Work to complete → Find all the lines in the entries below that hold the word "kwaliteit" and copy them.

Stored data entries
--- START ---
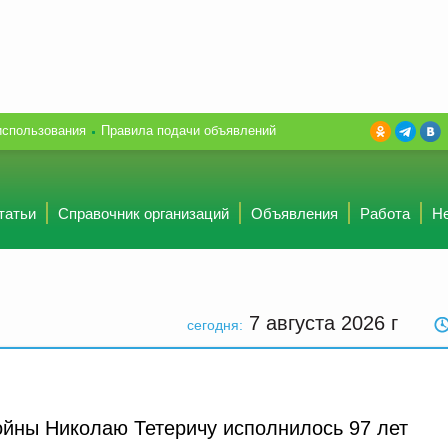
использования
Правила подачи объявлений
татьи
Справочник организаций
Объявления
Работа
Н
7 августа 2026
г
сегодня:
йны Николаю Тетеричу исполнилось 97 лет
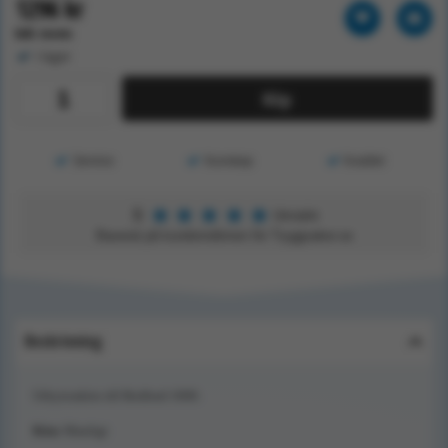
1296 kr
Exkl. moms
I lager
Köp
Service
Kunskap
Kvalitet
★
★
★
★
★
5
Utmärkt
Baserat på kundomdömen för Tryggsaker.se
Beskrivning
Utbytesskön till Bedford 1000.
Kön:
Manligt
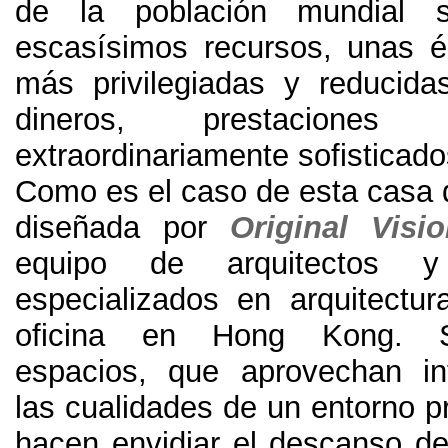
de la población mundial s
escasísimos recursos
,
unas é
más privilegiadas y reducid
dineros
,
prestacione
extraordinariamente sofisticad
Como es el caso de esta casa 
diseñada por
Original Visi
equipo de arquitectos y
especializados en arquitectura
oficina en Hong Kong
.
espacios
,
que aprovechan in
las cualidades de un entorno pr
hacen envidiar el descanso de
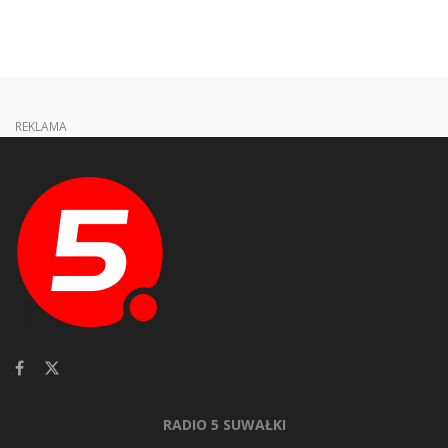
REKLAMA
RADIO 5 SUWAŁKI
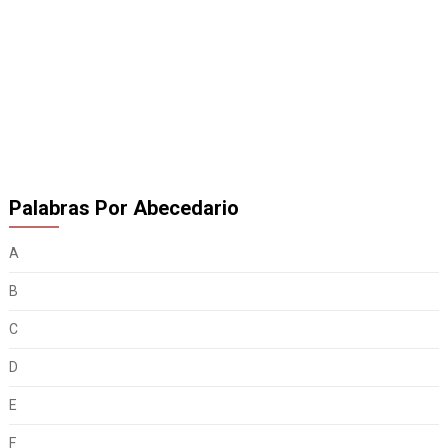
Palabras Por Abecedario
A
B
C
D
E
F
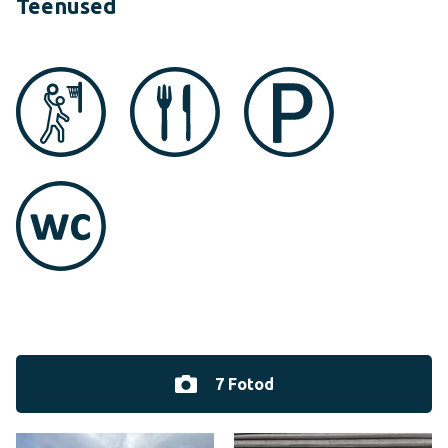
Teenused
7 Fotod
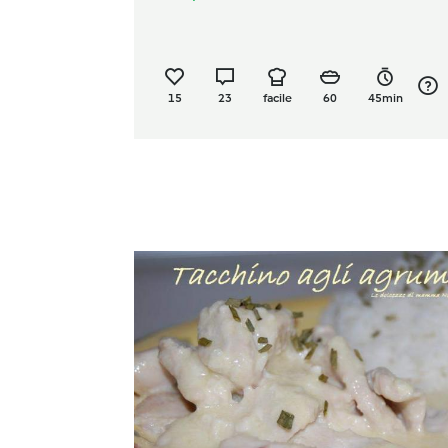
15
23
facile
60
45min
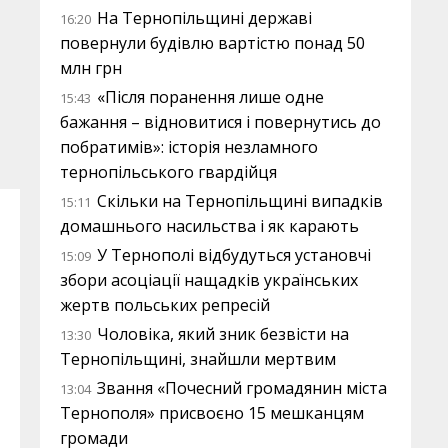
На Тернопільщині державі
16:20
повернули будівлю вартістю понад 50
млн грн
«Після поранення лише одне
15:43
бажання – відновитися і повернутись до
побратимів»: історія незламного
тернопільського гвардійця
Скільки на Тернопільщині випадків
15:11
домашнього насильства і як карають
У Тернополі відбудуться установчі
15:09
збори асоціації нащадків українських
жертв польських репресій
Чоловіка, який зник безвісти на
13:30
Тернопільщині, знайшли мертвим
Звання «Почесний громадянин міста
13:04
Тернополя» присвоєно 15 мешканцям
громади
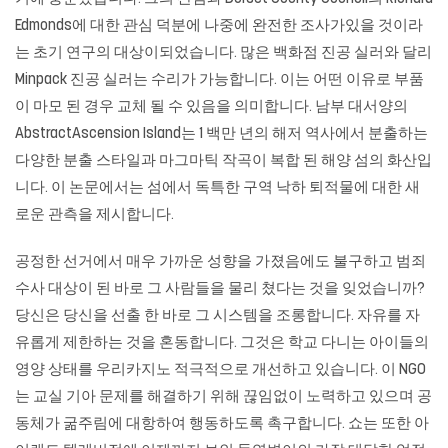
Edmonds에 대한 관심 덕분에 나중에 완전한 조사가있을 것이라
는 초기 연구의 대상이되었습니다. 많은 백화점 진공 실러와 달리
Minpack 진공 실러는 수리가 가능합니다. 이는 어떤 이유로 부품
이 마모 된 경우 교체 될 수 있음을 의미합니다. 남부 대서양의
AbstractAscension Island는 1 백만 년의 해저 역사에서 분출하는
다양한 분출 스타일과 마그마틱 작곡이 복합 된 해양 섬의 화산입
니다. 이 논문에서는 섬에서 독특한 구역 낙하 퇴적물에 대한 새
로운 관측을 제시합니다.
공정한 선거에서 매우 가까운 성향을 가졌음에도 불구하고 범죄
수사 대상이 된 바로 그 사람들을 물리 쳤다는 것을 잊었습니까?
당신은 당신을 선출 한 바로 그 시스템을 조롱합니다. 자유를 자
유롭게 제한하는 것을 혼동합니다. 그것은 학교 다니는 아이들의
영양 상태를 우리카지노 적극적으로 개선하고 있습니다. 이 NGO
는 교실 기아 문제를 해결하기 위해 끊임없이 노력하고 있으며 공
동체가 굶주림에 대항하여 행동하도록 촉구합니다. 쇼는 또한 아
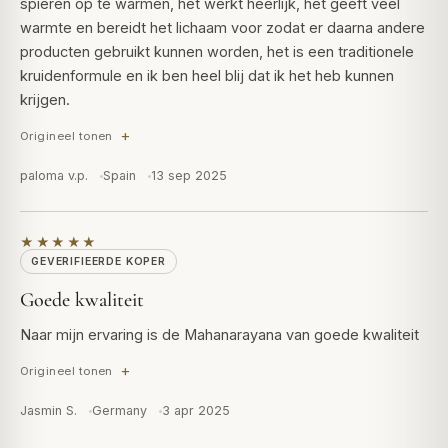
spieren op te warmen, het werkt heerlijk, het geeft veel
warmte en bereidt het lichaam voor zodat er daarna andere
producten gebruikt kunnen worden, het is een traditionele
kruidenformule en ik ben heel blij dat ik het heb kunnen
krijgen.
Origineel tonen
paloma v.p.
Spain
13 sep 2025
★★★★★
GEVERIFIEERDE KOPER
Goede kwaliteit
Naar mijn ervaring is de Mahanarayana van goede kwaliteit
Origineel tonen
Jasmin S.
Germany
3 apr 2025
--- END ---
Result of the exercise →
Goede kwaliteit
Naar mijn ervaring is de Mahanarayana van goede kwaliteit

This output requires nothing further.